Segment Start: SOURCE MATERIAL
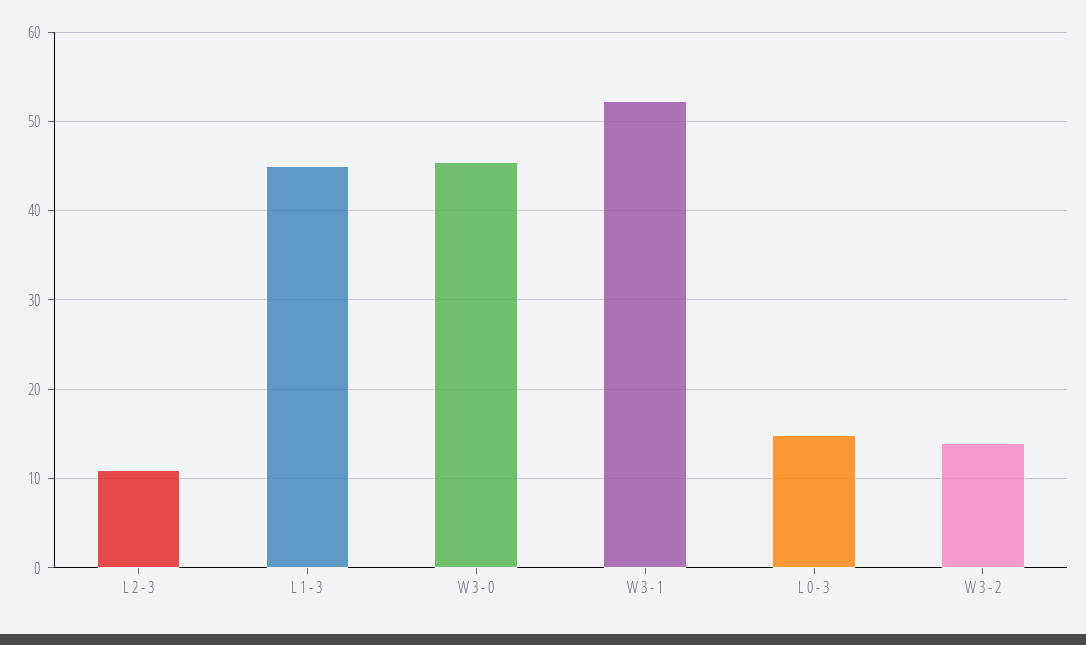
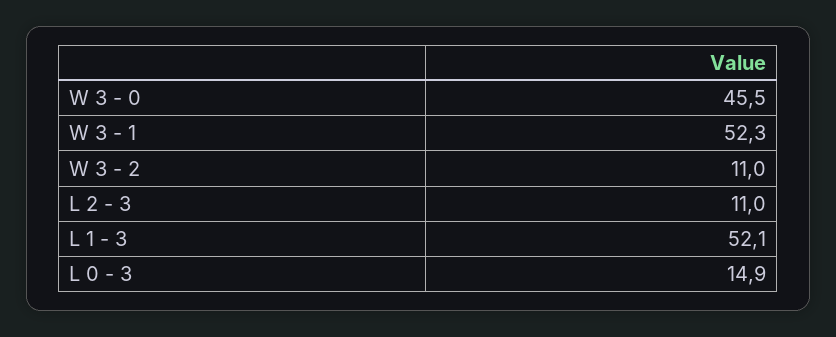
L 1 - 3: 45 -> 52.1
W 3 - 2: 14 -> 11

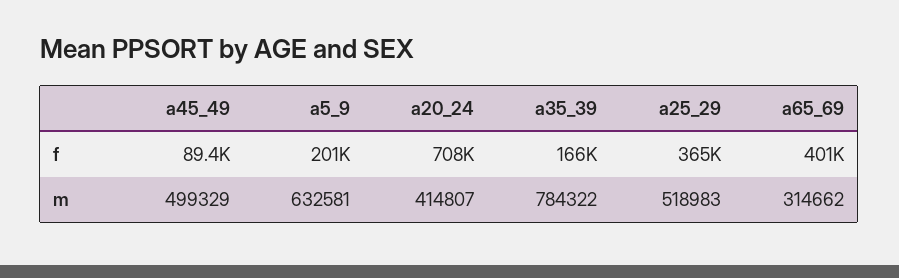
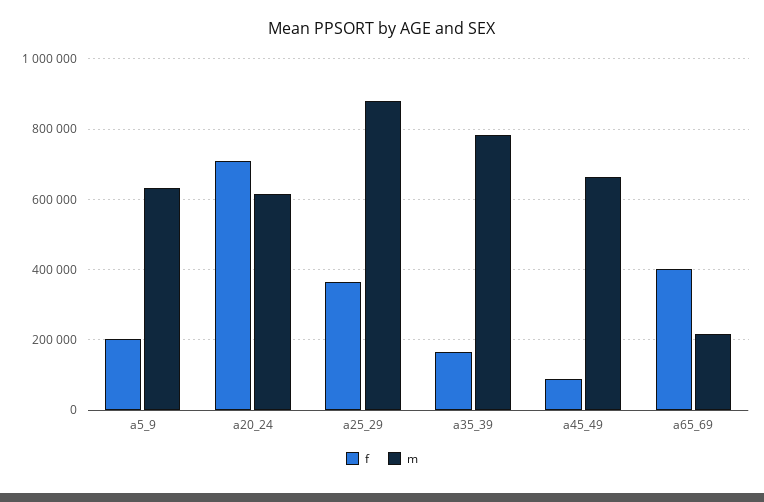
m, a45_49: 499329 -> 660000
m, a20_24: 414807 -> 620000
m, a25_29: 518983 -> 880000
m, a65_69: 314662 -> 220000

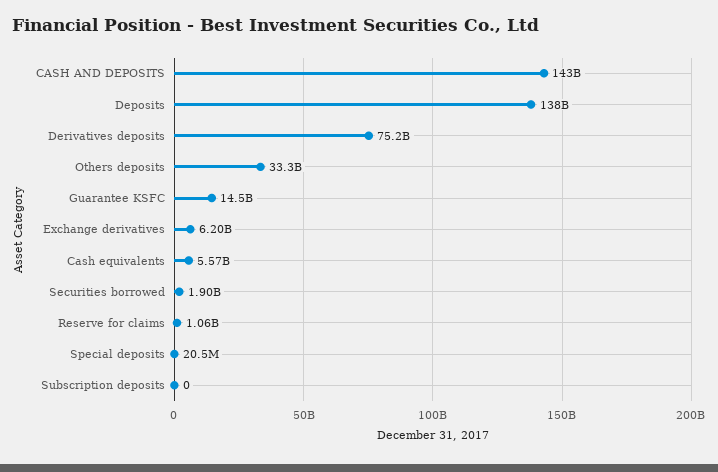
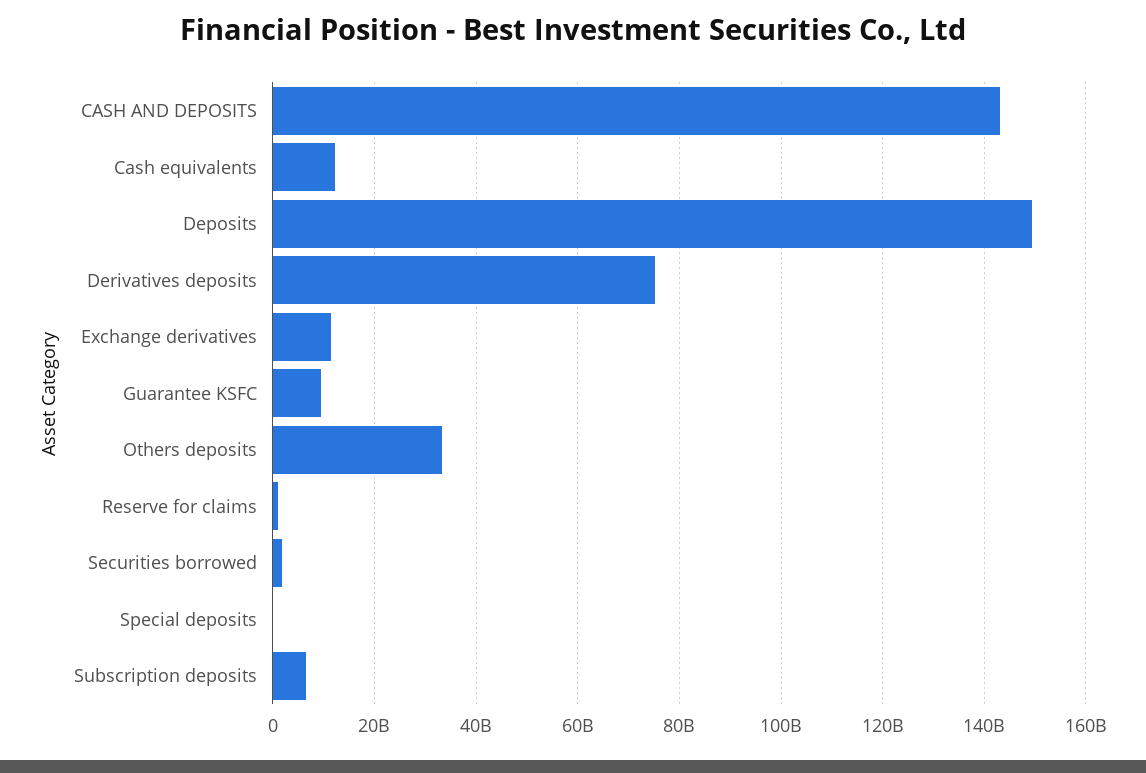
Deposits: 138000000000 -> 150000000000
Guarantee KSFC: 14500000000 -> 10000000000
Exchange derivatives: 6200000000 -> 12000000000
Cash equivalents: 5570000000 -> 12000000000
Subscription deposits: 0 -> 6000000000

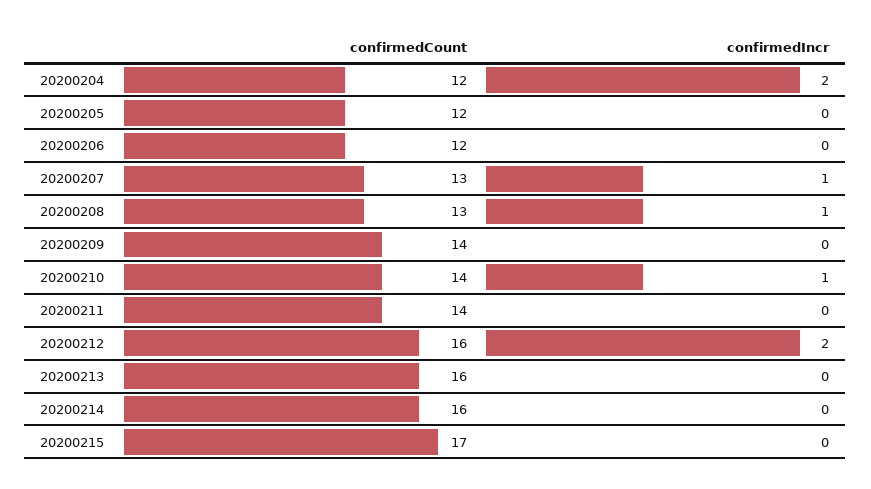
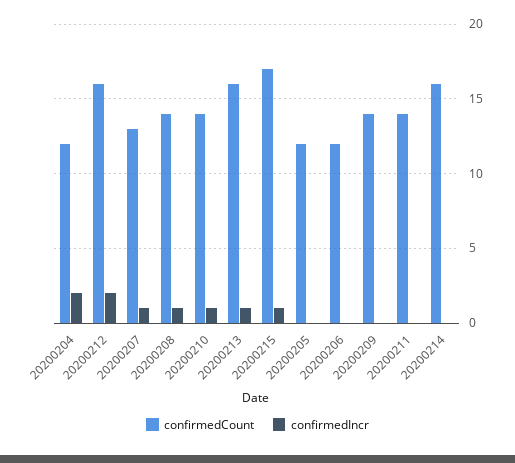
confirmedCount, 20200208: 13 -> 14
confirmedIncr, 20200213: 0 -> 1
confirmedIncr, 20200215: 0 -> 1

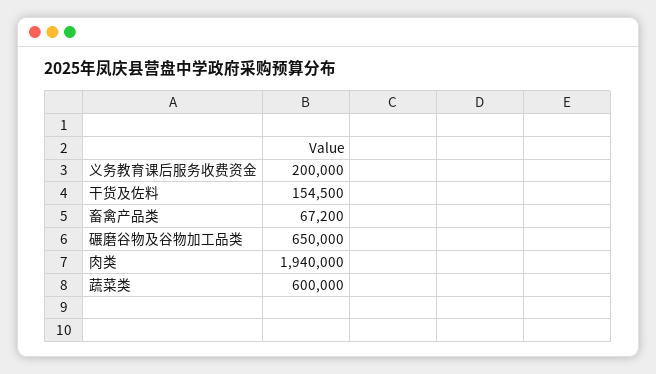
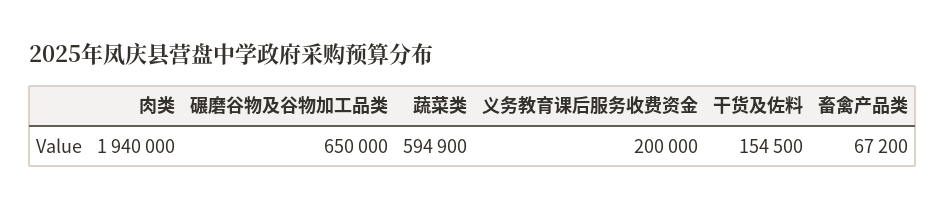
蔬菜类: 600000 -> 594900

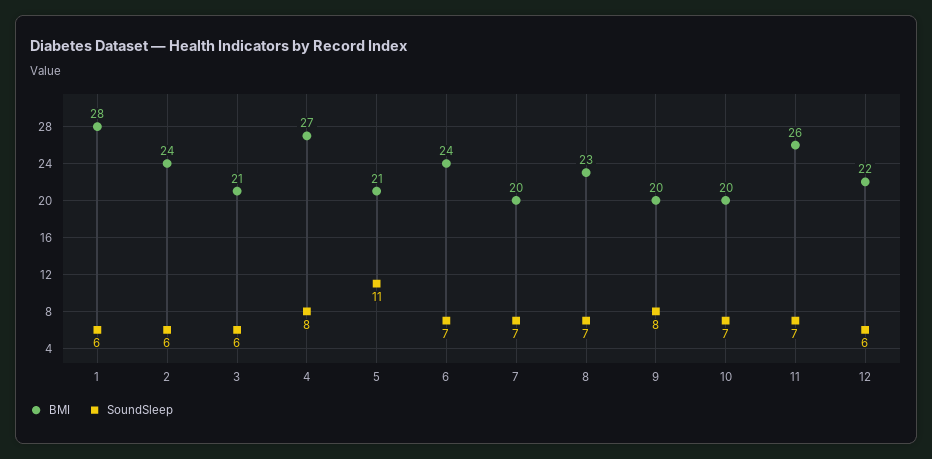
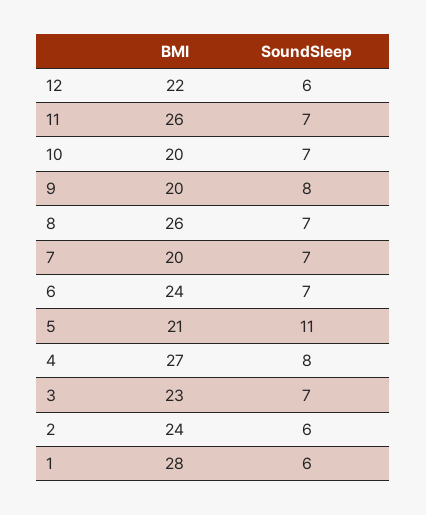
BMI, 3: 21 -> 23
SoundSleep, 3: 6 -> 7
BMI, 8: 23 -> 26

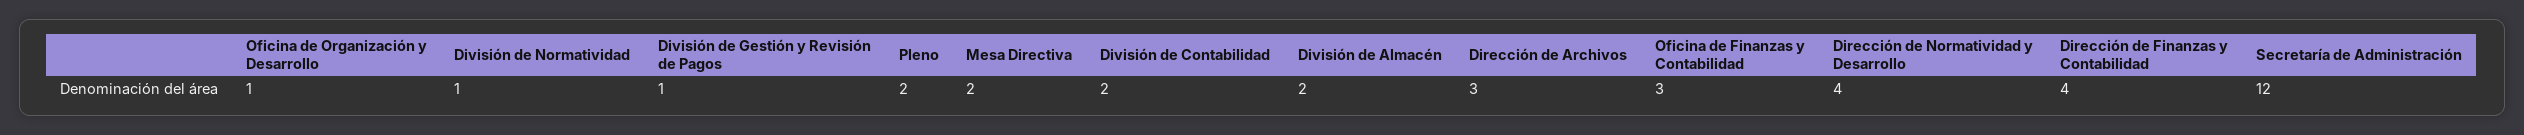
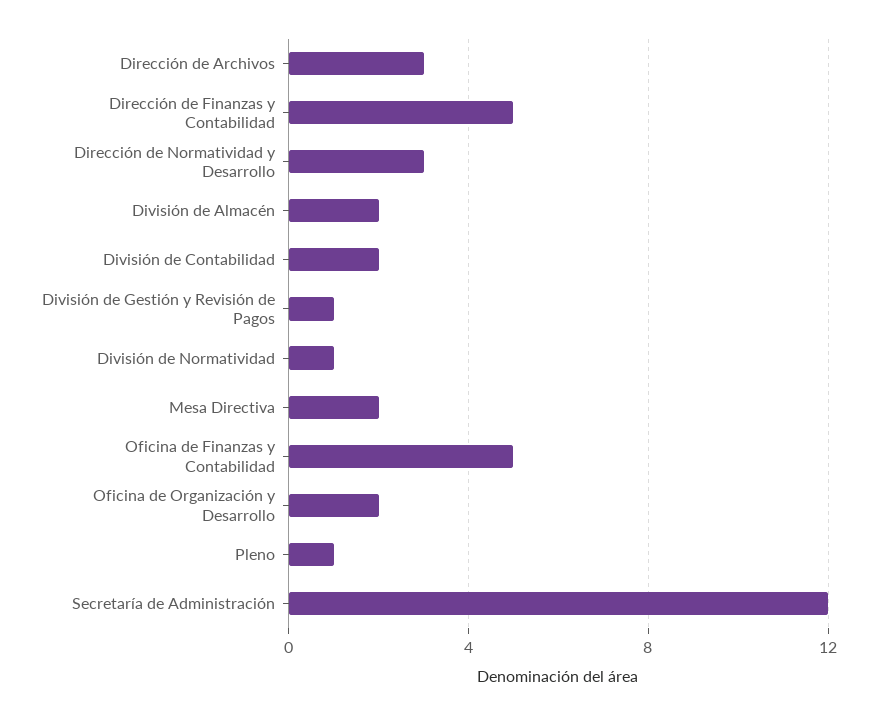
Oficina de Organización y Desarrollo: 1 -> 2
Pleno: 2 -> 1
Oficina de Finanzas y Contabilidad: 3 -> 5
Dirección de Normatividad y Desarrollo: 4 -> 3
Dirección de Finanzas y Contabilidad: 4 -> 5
Segment End: SOURCE MATERIAL
Could every record be given again exactly, with its pictures left out?

L 1 - 3: 45 -> 52.1
W 3 - 2: 14 -> 11

m, a45_49: 499329 -> 660000
m, a20_24: 414807 -> 620000
m, a25_29: 518983 -> 880000
m, a65_69: 314662 -> 220000

Deposits: 138000000000 -> 150000000000
Guarantee KSFC: 14500000000 -> 10000000000
Exchange derivatives: 6200000000 -> 12000000000
Cash equivalents: 5570000000 -> 12000000000
Subscription deposits: 0 -> 6000000000

confirmedCount, 20200208: 13 -> 14
confirmedIncr, 20200213: 0 -> 1
confirmedIncr, 20200215: 0 -> 1

蔬菜类: 600000 -> 594900

BMI, 3: 21 -> 23
SoundSleep, 3: 6 -> 7
BMI, 8: 23 -> 26

Oficina de Organización y Desarrollo: 1 -> 2
Pleno: 2 -> 1
Oficina de Finanzas y Contabilidad: 3 -> 5
Dirección de Normatividad y Desarrollo: 4 -> 3
Dirección de Finanzas y Contabilidad: 4 -> 5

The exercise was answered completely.